Neonazi-U-Ausschuss: Beweisaufnahme erst nach Ostern: Berlin (dpa) - Der Neonazi-Untersuchungsausschuss im Bundestag hat bei seiner ersten regulären Sitzung am Donnerstag 38 Beweisanträge beschlossen und den Fahrplan für die ersten Wochen abgesteckt.
Vergrößern Neonazi-U-Ausschuss: Beweisaufnahme erst nach Ostern | Bild: © dpa

In den beiden letzten Märzwochen sollen Sachverständige zu den Themen Entwicklung des Rechtsextremismus und gegenwärtige Struktur der Sicherheitsbehörden angehört werden.

Zudem wollen die Abgeordneten die Ombudsfrau für die Opfer der rechtsextremen Terrorzelle, die frühere Berliner Ausländerbeauftragte Barbara John, einladen, um Informationen aus Sicht der Opfer zu erhalten.

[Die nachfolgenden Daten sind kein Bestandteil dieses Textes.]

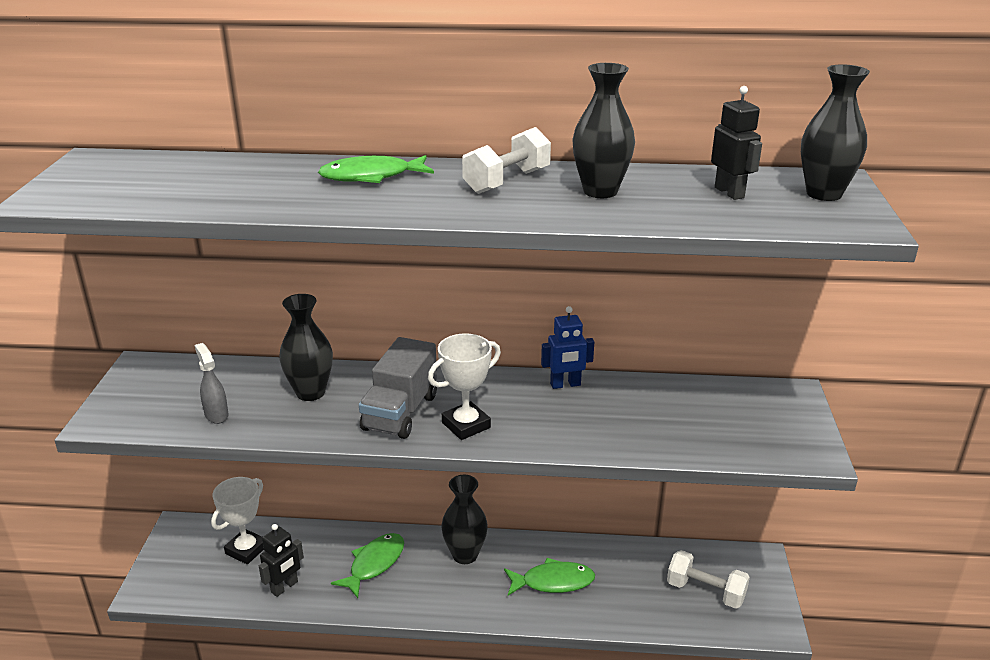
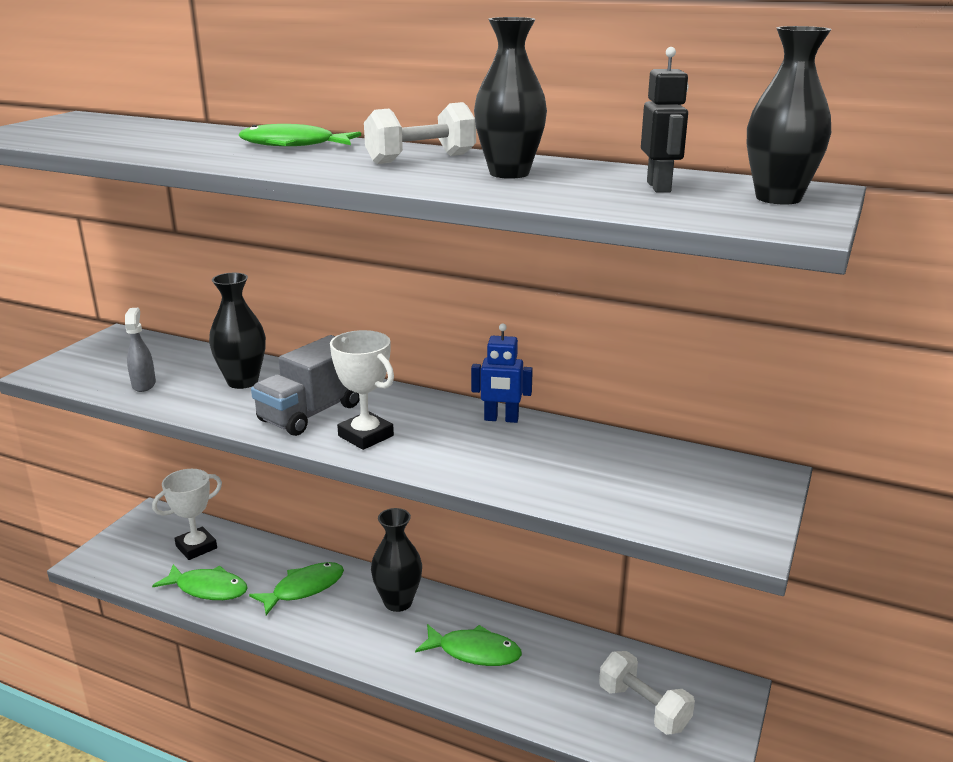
camera: 20 degrees right, 5 degrees down
(284, 587) = (208, 589): black robot -> green fish
(466, 425) = (366, 436): white trophy -> white trophy turned 60 degrees clockwise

Nach Ostern will der Ausschuss mit der Beweisaufnahme beginnen.

Den Neonazi-Terroristen werden Morde an neun Kleinunternehmern türkischer und griechischer Herkunft sowie an einer Polizistin vorgeworfen. Die entscheidende Frage ist, warum die Sicherheitsbehörden die Rechtsextremisten nicht im Visier hatten.

Der Untersuchungsausschuss des Bundestags soll klären, wie es zu den Morden und Raubzügen der Zwickauer Terrorgruppe kommen konnte, welche Pannen es bei Sicherheitsbehörden gab und wie Pannen künftig vermieden werden können. Zur Aufarbeitung möglicher Defizite war am Mittwoch auch eine vierköpfige Bund-Länder-Regierungskommission eingesetzt worden.

Bundesinnenminister Hans-Peter Friedrich (CSU) kündigte unterdessen einen «Kriterienkatalog für eine neue Beweisführung mit dem Ziel eines NPD-Verbotsantrages beim Bundesverfassungsgericht» an. Die Debatte über ein Verbot der NPD war nach Bekanntwerden der rechtsextremen Mordserie wieder hochgekommen.

Der Kriterienkatalog soll auf einer Sonderkonferenz der Innenminister am 22. März vorgelegt werden. Auf dieser Grundlage könne mit der Sammlung von Beweisen begonnen werden, sagte Friedrich der «Leipziger Volkszeitung». Bei der Innenministerkonferenz Ende Mai solle dann ein erster Überblick über die Beweislage möglich sein.

Der Neonazi-Untersuchungsausschuss beschloss seine Beweisanträge einstimmig. Damit sollen Akten und andere Unterlagen angefordert werden, auch vom Generalbundesanwalt. In welcher Reihenfolge der Ausschuss seine Untersuchungen vornehmen wird, ist nach Angaben der Obleute noch offen. Dies soll in einer Sitzung Anfang März beschlossen werden. Möglichst früh soll es ein Treffen mit den Mitgliedern der Bund-Länder-Kommission und des Thüringer Untersuchungsausschusses geben, um Doppelarbeit zu vermeiden.

Die Obleute des Bundestags-Untersuchungsausschusses setzen nach wie vor auf eine freiwillige Zusammenarbeit mit den Ländern. Der Grünen-Obmann Wolfgang Wieland sagte: «Wir werden selbstverständlich alle Unterlagen, die wir für erforderlich halten, anfordern. Wir gehen davon aus, dass wir sie bekommen.» Der FDP-Obmann Hartfrid Wolff mahnte: «Die Länder dürfen nicht vernebeln.» Die Aufklärung im Bundestags-Untersuchungsausschuss habe Priorität.

Der Ausschuss-Vorsitzende Sebastian Edathy sagte, man solle nicht Diskussionen über Zuständigkeiten führen, sondern «gemeinsam an einem Strang ziehen, statt von verschiedenen Enden her an einem Tau».